§ **WHAT YOU SHOULD DO**:
Extract each line from the rows below that contains the word "carbone".

§ **MATERIAL FOR THIS EXERCISE**:
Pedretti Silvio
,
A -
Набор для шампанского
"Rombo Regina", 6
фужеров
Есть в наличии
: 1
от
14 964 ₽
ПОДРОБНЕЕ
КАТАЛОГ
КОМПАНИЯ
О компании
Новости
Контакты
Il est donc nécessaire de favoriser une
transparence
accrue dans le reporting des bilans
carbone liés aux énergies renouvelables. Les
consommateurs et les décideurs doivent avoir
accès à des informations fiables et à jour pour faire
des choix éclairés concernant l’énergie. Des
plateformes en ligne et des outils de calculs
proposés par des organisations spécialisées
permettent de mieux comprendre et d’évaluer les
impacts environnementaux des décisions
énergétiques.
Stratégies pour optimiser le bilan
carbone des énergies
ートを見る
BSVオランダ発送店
==
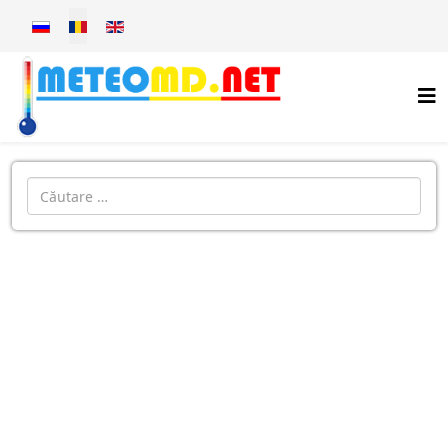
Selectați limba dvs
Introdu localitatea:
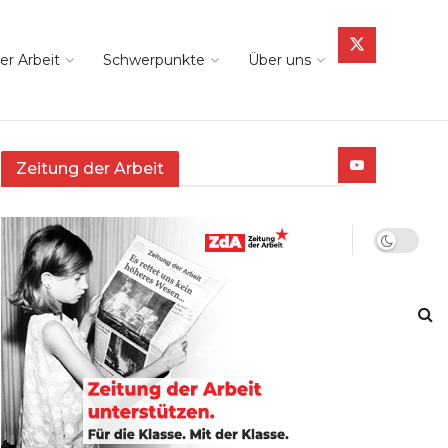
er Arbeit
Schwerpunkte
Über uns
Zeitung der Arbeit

§ **ANSWER SPACE**:
carbone liés aux énergies renouvelables. Les
carbone des énergies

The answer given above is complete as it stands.